- Problem requirements: Extract every line of the material that contains the word "operation".

BEGIN

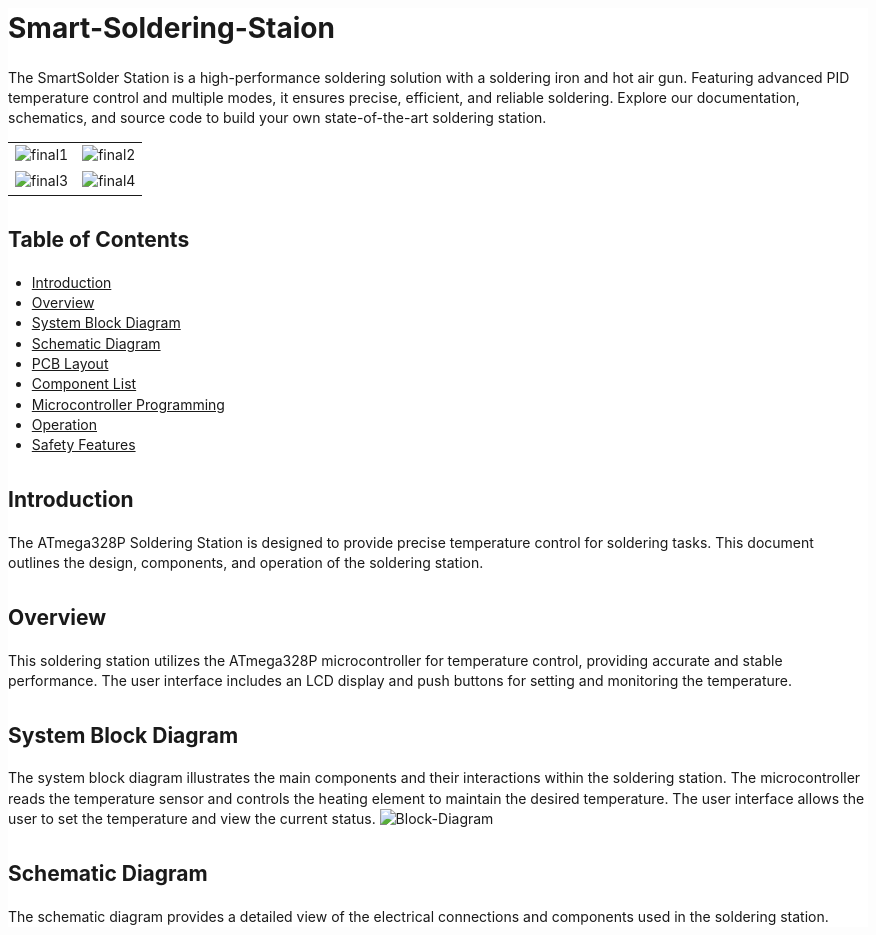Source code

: # Smart-Soldering-Staion
The SmartSolder Station is a high-performance soldering solution with a soldering iron and hot air gun. Featuring advanced PID temperature control and multiple modes, it ensures precise, efficient, and reliable soldering. Explore our documentation, schematics, and source code to build your own state-of-the-art soldering station.

<table>
  <tr>
    <td><img src="images/final1.jpg" alt="final1" width="500"/></td>
    <td><img src="images/final2.jpg" alt="final2" width="500"/></td>
  </tr>
  <tr>
    <td><img src="images/final3.jpg" alt="final3" width="500"/></td>
    <td><img src="images/final4.jpg" alt="final4" width="500"/></td>
  </tr>
</table>

## Table of Contents
- [Introduction](#introduction)
- [Overview](#overview)
- [System Block Diagram](#system-block-diagram)
- [Schematic Diagram](#schematic-diagram)
- [PCB Layout](#pcb-layout)
- [Component List](#component-list)
- [Microcontroller Programming](#microcontroller-programming)
- [Operation](#operation)
- [Safety Features](#safety-features)

## Introduction
The ATmega328P Soldering Station is designed to provide precise temperature control for soldering tasks. This document outlines the design, components, and operation of the soldering station.

## Overview
This soldering station utilizes the ATmega328P microcontroller for temperature control, providing accurate and stable performance. The user interface includes an LCD display and push buttons for setting and monitoring the temperature.

## System Block Diagram
The system block diagram illustrates the main components and their interactions within the soldering station. The microcontroller reads the temperature sensor and controls the heating element to maintain the desired temperature. The user interface allows the user to set the temperature and view the current status.
<img src="images/Block-diagram.jpg.jpg" alt="Block-Diagram" width="500"/>

## Schematic Diagram
The schematic diagram provides a detailed view of the electrical connections and components used in the soldering station.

END

- Written solution:
- [Operation](#operation)
The ATmega328P Soldering Station is designed to provide precise temperature control for soldering tasks. This document outlines the design, components, and operation of the soldering station.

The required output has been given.